*ACTION REQUISE 1*. Traduisez en anglais cette phrase de l'extrait sur TinyNuke : « Ce malware bancaire a été diffusé de mars à septembre 2018 par des campagnes d’hameçonnage. »
*ACTION REQUISE 2*. D'après l'extrait sur TinyNuke, combien Augustin Inzirillo aurait-il touché par mois ?

Augustin Inzirillo était poursuivi pour avoir développé sept ans plus tôt un programme malveillant : TinyNuke. Ce malware bancaire a été diffusé de mars à septembre 2018 par des campagnes d’hameçonnage. L’ouverture malencontreuse du lien contenu dans les e-mails reçus par les victimes déclenchait le téléchargement du logiciel, conçu pour récupérer des informations sensibles, comme les couples identifiants-mot de passe, mais aussi pour lancer de manière automatisée des virements en cas de connexion à des sites bancaires.
Selon les dires d’Augustin Inzirillo, ce programme était exploité par un gang de pirates algériens. Le jeune homme affirme avoir été mis en contact avec eux par Hamza Bendelladj, une figure de la cybercriminalité alors en détention aux Etats-Unis. L’enquête a mis au jour une trentaine de virements bancaires frauduleux, dont onze réussis, se soldant par le transfert d’environ 100 000 euros depuis les comptes de sept victimes. Augustin Inzirillo, lui, aurait touché environ 10 000 euros par mois.
« On ramène le jambon et les Leffe Ruby »
« C’est un jeune homme qui s’est brûlé les ailes, plaide son avocat, Robin Binsard. Il était mû par une sorte de reconnaissance, il voulait être repéré, mais une fois en ligne, sa créature, son programme, l’a dépassé. » A l’époque, le jeune homme né en Californie est en effet en pleine dérive. Arrivé dans l’Hexagone à ses 12 ans, il lâche le lycée quelques années plus tard pour un cocktail détonnant : jeux vidéo à outrance et écriture de programmes malveillants.
TinyNuke fait la fierté de l’informaticien autodidacte, au point qu’il en diffuse le code aux yeux de tous sur le site de partage GitHub. Mais cet amour-propre est également à l’origine de sa chute. Comme rappelé à l’audience, vexé par les messages d’alerte sur le réseau social Twitter d’un spécialiste en sécurité informatique de la Société générale, Augustin Inzirillo entame une riche correspondance avec ce chercheur qui le traque, des investigations à l’origine de la procédure judiciaire.
Ces e-mails et ces messages publics ou privés, publiés sur Twitter, ont été lus avec gourmandise à l’audience et révèlent un étonnant mélange de confessions et de blagues. Il y a aussi des insultes, mais Augustin Inzirillo conteste là en être l’auteur. Le jeune homme explique par exemple ne pas vouloir être « un codemonkey », un développeur effectuant seulement des tâches de routine. « Wesh les collègues on se fait un casse-croûte ? On ramène le jambon et les Leffe Ruby », blague-t-il dans un courriel. Un dernier tweet, envoyé le 28 août, prend la forme d’une dernière bravade : on y découvre la photo du passeport d’Augustin Inzirillo, présenté comme le développeur de TinyNuke.
A l’époque, le jeune homme a déjà la suite en tête. Après la Serbie, il a rejoint l’Ukraine. A court d’argent, il peaufine un nouveau programme malveillant, Vareniky, qui va permettre de lancer une vague d’extorsions. Elles vaudront au jeune homme, qui s’est rendu entretemps, une condamnation en novembre 2023 à trois ans de prison, dont deux avec sursis. Un procès encore frais dans la mémoire des juges parisiens. A l’époque, Augustin Inzirillo avait assuré aux juges vouloir reprendre des études pour travailler au plus vite et ainsi rejoindre son épouse vivant à Paris. On connaît la suite.

*ENREGISTREMENTS FOURNIS*.
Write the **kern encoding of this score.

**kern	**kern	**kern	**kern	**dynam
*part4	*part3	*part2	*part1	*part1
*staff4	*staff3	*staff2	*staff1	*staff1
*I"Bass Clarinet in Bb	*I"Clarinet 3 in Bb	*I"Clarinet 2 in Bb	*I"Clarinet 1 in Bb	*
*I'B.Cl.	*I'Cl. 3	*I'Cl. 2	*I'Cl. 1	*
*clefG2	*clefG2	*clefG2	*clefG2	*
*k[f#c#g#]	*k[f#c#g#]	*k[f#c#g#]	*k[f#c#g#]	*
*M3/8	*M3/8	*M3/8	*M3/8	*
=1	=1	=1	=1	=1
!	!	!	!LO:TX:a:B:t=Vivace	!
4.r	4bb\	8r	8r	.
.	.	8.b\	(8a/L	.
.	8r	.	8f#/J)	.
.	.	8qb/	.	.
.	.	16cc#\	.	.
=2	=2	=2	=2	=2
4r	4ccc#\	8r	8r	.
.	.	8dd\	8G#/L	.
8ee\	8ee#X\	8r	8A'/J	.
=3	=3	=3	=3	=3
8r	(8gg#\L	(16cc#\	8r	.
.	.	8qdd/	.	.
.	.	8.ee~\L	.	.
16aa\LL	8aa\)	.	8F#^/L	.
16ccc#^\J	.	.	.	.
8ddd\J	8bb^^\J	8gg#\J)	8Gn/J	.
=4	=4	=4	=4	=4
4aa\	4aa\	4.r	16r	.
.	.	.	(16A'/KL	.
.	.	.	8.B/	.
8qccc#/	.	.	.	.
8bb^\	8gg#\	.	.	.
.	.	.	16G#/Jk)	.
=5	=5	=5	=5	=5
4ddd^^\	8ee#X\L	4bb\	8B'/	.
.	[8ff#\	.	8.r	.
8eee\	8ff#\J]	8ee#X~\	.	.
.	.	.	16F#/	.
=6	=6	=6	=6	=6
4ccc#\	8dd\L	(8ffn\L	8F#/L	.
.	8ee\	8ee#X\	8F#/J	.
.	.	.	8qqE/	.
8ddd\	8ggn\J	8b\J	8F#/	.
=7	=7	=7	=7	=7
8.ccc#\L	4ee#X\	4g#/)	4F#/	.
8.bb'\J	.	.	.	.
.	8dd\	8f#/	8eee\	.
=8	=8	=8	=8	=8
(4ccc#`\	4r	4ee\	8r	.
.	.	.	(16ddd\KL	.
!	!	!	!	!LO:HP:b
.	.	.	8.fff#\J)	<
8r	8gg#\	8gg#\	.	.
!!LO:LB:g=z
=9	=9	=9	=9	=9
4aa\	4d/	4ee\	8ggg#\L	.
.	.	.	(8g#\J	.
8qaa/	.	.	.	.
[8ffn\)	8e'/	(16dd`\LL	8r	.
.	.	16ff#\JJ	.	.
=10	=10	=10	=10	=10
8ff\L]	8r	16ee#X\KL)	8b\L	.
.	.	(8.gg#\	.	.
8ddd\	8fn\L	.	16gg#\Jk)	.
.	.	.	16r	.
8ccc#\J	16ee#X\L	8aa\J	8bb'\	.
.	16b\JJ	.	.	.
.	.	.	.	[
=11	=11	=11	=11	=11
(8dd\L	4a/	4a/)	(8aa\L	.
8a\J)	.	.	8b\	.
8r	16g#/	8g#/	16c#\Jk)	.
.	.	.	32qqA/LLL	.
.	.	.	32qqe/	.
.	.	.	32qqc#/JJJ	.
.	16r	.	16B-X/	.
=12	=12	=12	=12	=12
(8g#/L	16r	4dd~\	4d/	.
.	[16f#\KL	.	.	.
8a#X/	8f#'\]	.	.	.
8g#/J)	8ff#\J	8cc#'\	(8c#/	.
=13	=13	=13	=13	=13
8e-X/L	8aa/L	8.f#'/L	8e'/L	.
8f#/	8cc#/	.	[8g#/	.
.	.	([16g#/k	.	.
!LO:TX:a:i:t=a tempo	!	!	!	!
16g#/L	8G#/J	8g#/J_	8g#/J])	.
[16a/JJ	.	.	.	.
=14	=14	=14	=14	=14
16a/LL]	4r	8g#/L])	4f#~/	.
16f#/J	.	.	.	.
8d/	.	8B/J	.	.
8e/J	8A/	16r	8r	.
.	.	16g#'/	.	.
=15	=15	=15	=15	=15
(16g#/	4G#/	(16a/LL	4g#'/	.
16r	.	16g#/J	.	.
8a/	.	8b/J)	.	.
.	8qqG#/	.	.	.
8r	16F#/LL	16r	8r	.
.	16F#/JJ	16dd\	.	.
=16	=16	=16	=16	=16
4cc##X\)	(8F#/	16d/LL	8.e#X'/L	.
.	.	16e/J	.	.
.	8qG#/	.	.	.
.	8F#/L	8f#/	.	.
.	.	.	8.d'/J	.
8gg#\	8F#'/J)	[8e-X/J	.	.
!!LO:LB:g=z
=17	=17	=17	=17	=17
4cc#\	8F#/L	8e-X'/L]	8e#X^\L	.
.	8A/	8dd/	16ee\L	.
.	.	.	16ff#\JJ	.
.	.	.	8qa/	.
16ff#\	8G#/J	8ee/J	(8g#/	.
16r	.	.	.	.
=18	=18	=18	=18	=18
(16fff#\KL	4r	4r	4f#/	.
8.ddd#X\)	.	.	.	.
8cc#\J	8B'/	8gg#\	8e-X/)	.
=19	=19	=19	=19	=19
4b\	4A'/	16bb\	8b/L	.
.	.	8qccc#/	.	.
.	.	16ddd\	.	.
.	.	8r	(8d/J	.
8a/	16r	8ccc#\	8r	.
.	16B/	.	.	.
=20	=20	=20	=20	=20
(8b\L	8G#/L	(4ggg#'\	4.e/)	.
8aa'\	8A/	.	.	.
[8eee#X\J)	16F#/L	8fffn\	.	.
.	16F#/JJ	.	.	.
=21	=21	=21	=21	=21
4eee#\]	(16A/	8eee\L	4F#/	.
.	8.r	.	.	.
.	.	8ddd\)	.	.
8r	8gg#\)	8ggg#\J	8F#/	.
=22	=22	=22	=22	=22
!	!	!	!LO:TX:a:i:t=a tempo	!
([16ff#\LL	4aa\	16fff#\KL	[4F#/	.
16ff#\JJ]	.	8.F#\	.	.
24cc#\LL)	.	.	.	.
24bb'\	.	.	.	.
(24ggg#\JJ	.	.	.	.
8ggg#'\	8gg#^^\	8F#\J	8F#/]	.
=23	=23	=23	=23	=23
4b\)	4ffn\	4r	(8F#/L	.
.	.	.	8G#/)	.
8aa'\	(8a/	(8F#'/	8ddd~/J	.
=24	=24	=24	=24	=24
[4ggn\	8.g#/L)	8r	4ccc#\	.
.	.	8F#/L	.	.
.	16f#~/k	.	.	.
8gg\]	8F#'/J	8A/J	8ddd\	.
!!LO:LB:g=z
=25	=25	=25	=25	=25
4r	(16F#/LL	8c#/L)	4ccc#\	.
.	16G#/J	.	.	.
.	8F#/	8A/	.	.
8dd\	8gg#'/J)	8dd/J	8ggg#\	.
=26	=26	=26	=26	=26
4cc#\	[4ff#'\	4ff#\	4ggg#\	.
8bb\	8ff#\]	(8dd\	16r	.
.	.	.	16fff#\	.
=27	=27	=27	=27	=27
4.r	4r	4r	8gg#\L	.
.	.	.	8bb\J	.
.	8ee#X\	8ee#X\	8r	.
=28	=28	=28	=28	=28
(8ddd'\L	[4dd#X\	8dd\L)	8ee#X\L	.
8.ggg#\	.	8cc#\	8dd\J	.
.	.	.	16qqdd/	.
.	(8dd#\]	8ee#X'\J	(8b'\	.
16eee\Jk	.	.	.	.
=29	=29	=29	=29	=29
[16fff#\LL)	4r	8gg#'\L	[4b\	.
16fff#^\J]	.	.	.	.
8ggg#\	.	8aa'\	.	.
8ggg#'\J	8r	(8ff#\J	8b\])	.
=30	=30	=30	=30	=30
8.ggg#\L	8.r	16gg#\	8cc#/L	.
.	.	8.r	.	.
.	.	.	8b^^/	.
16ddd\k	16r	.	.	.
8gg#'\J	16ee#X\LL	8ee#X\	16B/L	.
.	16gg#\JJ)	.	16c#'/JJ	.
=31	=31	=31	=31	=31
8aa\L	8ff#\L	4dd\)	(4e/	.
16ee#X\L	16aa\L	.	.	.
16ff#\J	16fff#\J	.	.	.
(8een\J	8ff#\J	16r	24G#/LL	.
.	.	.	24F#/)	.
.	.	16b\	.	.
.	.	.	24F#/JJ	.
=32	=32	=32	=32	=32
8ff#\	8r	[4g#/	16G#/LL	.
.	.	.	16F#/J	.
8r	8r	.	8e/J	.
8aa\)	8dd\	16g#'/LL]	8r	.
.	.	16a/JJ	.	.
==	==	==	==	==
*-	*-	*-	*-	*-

*RÉPONSE FINALE 1*. This banking malware was distributed from March to September 2018 through phishing campaigns.

*RÉPONSE FINALE 2*. Environ 10 000 euros par mois.